Instructions for the task:
This exercise calls for a copy of every line in the listing below that carries the word "exhibits".

Source material:

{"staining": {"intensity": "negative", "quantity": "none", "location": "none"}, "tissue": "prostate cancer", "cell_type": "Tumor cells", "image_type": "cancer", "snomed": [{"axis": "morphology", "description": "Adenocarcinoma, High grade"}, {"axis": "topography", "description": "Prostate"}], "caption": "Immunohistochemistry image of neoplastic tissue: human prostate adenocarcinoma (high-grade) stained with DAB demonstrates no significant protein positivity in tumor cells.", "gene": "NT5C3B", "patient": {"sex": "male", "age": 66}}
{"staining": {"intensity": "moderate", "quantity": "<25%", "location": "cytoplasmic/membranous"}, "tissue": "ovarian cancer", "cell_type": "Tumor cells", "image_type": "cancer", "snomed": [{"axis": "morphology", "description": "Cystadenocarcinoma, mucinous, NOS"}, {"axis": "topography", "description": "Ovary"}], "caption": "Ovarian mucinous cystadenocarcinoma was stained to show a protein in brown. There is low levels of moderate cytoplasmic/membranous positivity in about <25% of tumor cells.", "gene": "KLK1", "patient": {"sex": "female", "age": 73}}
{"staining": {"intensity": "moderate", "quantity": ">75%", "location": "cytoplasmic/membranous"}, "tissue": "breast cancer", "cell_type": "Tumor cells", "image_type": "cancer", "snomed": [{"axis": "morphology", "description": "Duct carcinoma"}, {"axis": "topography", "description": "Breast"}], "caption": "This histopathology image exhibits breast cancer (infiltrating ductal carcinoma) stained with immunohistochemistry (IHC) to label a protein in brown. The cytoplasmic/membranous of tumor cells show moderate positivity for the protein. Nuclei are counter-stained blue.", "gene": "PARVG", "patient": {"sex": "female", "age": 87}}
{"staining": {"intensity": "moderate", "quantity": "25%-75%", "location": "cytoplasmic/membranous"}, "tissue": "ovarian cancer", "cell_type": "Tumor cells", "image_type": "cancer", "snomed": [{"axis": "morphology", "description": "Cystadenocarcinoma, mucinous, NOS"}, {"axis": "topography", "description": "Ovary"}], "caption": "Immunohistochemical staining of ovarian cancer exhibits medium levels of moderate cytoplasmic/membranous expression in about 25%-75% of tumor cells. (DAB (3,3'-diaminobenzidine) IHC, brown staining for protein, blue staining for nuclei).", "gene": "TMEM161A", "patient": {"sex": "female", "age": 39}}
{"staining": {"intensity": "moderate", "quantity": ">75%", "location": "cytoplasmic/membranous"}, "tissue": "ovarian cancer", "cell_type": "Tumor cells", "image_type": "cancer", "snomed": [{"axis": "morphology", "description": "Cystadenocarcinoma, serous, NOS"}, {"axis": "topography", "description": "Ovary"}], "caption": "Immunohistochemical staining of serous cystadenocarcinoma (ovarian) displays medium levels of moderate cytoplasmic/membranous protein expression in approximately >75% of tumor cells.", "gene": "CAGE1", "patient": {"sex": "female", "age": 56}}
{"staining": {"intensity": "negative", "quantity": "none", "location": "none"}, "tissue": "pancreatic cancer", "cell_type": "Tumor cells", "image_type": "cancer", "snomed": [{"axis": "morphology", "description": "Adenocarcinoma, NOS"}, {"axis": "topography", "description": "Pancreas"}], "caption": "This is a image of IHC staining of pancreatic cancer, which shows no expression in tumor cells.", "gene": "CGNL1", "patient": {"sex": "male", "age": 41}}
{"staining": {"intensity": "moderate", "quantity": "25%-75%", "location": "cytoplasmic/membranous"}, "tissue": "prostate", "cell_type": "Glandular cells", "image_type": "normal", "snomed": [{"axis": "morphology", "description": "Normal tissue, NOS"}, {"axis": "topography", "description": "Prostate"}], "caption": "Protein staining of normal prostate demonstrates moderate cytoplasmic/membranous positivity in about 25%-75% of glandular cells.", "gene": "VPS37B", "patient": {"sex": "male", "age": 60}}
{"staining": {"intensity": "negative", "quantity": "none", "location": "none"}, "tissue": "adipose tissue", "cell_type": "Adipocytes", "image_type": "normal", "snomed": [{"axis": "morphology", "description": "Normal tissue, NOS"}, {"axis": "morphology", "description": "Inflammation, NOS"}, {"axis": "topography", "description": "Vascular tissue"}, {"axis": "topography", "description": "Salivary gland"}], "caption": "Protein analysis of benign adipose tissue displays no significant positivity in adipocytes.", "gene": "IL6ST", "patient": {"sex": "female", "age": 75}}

Answer to the problem:
{"staining": {"intensity": "moderate", "quantity": ">75%", "location": "cytoplasmic/membranous"}, "tissue": "breast cancer", "cell_type": "Tumor cells", "image_type": "cancer", "snomed": [{"axis": "morphology", "description": "Duct carcinoma"}, {"axis": "topography", "description": "Breast"}], "caption": "This histopathology image exhibits breast cancer (infiltrating ductal carcinoma) stained with immunohistochemistry (IHC) to label a protein in brown. The cytoplasmic/membranous of tumor cells show moderate positivity for the protein. Nuclei are counter-stained blue.", "gene": "PARVG", "patient": {"sex": "female", "age": 87}}
{"staining": {"intensity": "moderate", "quantity": "25%-75%", "location": "cytoplasmic/membranous"}, "tissue": "ovarian cancer", "cell_type": "Tumor cells", "image_type": "cancer", "snomed": [{"axis": "morphology", "description": "Cystadenocarcinoma, mucinous, NOS"}, {"axis": "topography", "description": "Ovary"}], "caption": "Immunohistochemical staining of ovarian cancer exhibits medium levels of moderate cytoplasmic/membranous expression in about 25%-75% of tumor cells. (DAB (3,3'-diaminobenzidine) IHC, brown staining for protein, blue staining for nuclei).", "gene": "TMEM161A", "patient": {"sex": "female", "age": 39}}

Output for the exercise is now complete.